Baptists Lose Appeal
Although the 45-day extensions, granted to give HPBC time to respond to staff comments on the site plans, had already run out, granting the HPNA appeals effectively killed those plans, which the HPBC will now presumably have to re-create and refile. Opponents insist the church's current plans for the tracts are not compatible with the immediate surroundings or the larger neighborhood plan -- HPNA Co-President Gary Penn described them as little more than "token, improvisational" plans filed to maintain the HPBC's rights to build as it wishes.
The PC's decision to grant the appeals, if upheld by the City Council (according to city staff, HBPC attorney Richard Suttle has filed a counter-appeal) could resonate beyond the particular subject, since this might have been the first time such extensions have been appealed, as allowed under the Land Development Code, "for good cause." Susan Scanlon of the city's Watershed Protection and Development Review Department said the situation is certainly unusual, and that staff is consulting with city attorneys to determine how to proceed with Suttle's appeals, any refiled HPBC site plans, or future cases involving other neighborhood plans.

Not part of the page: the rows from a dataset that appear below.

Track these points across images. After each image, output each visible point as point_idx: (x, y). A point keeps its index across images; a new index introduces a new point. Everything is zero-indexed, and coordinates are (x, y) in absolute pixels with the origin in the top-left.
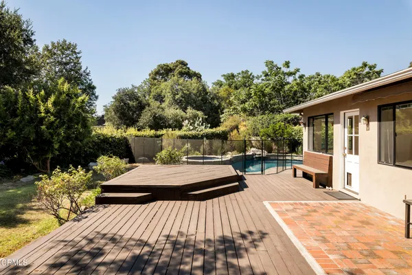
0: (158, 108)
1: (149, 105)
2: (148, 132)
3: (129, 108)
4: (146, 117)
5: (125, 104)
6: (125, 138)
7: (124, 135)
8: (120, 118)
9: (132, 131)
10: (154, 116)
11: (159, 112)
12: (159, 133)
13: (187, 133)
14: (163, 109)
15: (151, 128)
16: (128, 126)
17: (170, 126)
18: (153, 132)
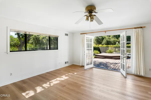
0: (108, 38)
1: (105, 38)
2: (105, 46)
3: (99, 39)
4: (104, 41)
5: (98, 38)
6: (99, 47)
7: (98, 46)
8: (97, 42)
9: (100, 46)
10: (107, 41)
11: (109, 40)
12: (108, 46)
13: (117, 46)
14: (110, 39)
15: (106, 44)
16: (99, 44)
17: (112, 44)
18: (106, 46)
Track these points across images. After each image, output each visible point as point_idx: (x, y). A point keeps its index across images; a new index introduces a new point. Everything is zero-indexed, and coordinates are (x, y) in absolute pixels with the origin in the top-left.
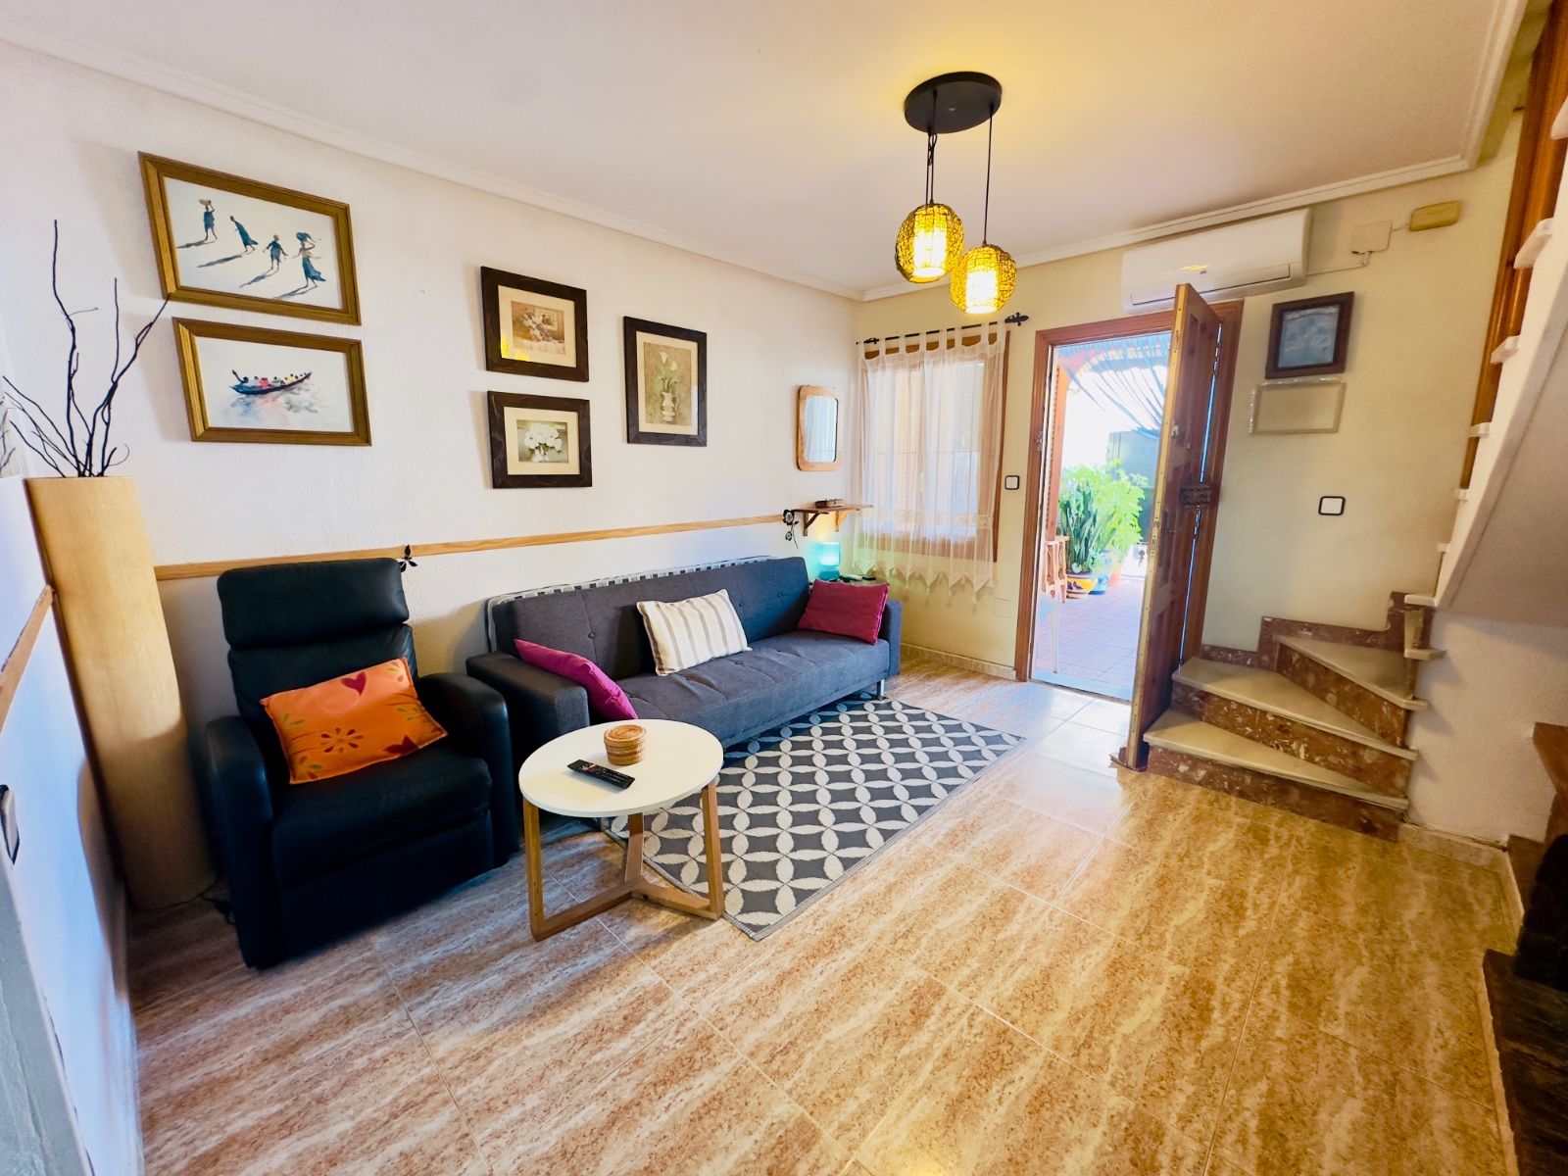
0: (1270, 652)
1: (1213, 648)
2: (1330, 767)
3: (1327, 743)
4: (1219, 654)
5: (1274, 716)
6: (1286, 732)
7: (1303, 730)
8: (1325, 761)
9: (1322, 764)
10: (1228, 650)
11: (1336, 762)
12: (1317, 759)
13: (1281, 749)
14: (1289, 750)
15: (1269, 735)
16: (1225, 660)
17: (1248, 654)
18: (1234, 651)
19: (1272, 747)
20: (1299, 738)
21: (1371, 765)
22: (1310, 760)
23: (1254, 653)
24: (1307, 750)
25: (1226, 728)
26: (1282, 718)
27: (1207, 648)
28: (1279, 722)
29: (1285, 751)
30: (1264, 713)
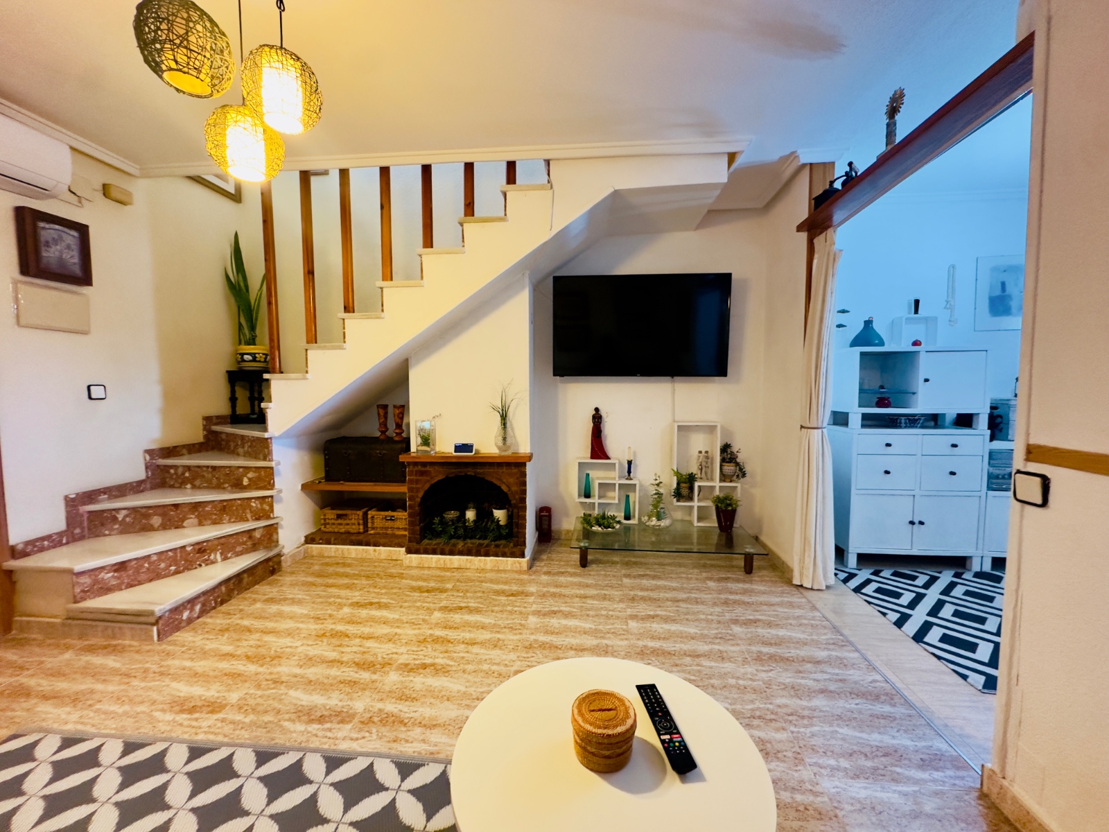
0: (81, 525)
1: (27, 543)
2: (238, 554)
3: (233, 541)
4: (35, 546)
5: (192, 545)
6: (205, 551)
7: (216, 542)
8: (235, 552)
9: (233, 556)
10: (43, 539)
11: (241, 549)
12: (229, 555)
13: (203, 565)
14: (209, 562)
15: (191, 561)
16: (42, 549)
17: (60, 534)
18: (48, 537)
19: (196, 568)
20: (214, 550)
21: (260, 538)
22: (225, 559)
23: (65, 531)
24: (221, 554)
25: (151, 580)
26: (198, 543)
27: (20, 547)
28: (197, 547)
29: (207, 565)
30: (184, 547)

Commission chair Lydia Ortiz said she hadn't seen such an appeal of extensions in her two years as a member, and described it as "a gray area" concerning what might constitute "good cause." Ortiz voted to deny all three extensions because she believes the church had not met its requirements on the plans, but said that a commission majority agreed that for the tract on the west side of Speedway the HPBC site plan is sufficient to proceed.
Suttle did not return calls requesting comment. Ortiz noted that she didn't know what to expect from the HPBC appeals, but should the council overrule the commission's recommendations, "it wouldn't be the first time."